Speaker: Betsy Andrews (NOAA)
Exploring biases in model/measurement comparisons using surface in-situ data - Results from the AEROCOM INSITU Project
In 2015, AeroCom, an open international collaboration of scientists seeking to improve global aerosol models, initiated a project comparing model output to in-situ, surface-based measurements of aerosol optical properties. The model/measurement comparison project, called INSITU, aims to evaluate the performance of a suite of AeroCom aerosol models with surface in-situ aerosol optical data in order to inform iterative improvements to model aerosol modules. Quality-assured, in-situ aerosol absorption and scattering data from over 60 surface sites is being used to evaluate simulated aerosol optical properties from 14 global models. Previous results have suggested that, in general, the modelled aerosol is larger and darker than what is observed.
Current work is focused on assessing biases in the model/measurement comparisons as a function of aerosol type and season. For example, the mean normalized bias (MNB) for aerosol extinction appears to be positive in polar regions (i.e., models are higher than measurements), but negative for continental and marine sites. In contrast the MNB for aerosol absorption is negative for polar regional sites (i.e., models are lower than measurements) but positive for continental and marine sites. Marine site measurements are most highly correlated with model simulations of marine aerosol, while observations in continental Europe tend to be least correlated.

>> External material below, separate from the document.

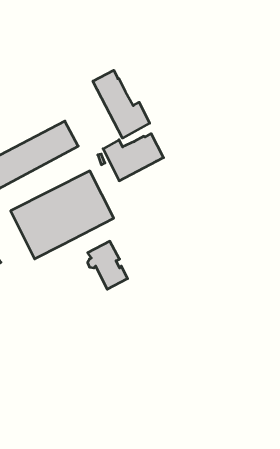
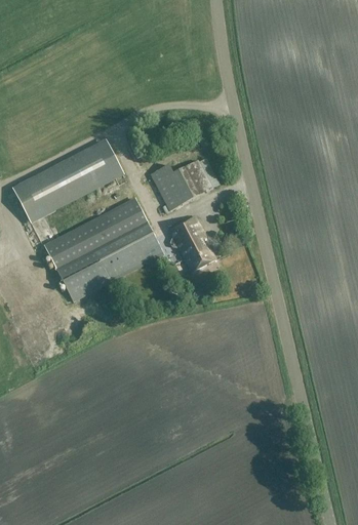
building: [93,70,150,138] -> none
building: [88,241,128,289] -> [169,215,215,271]

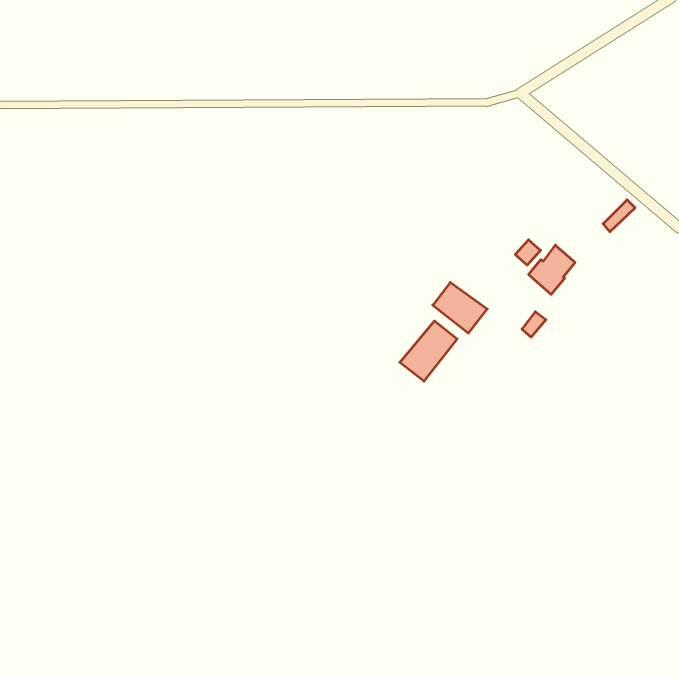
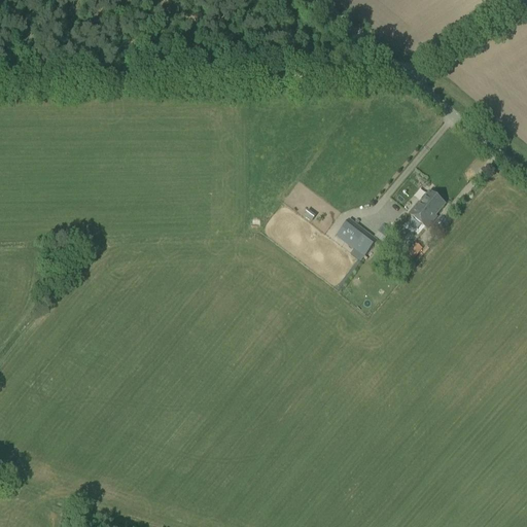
building: [400,321,457,381] -> none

Finally, the impact of water on the model/measurement comparisons is beginning to be evaluated. The in-situ measurements are made at low RH (<40%) which the observational community refers to as ‘dry’, while the model simulations are actually dry (RH=0%). Preliminary results from a limited set of models suggest that, at RH=40%, aerosol water may contribute 20% or more of simulated aerosol scattering.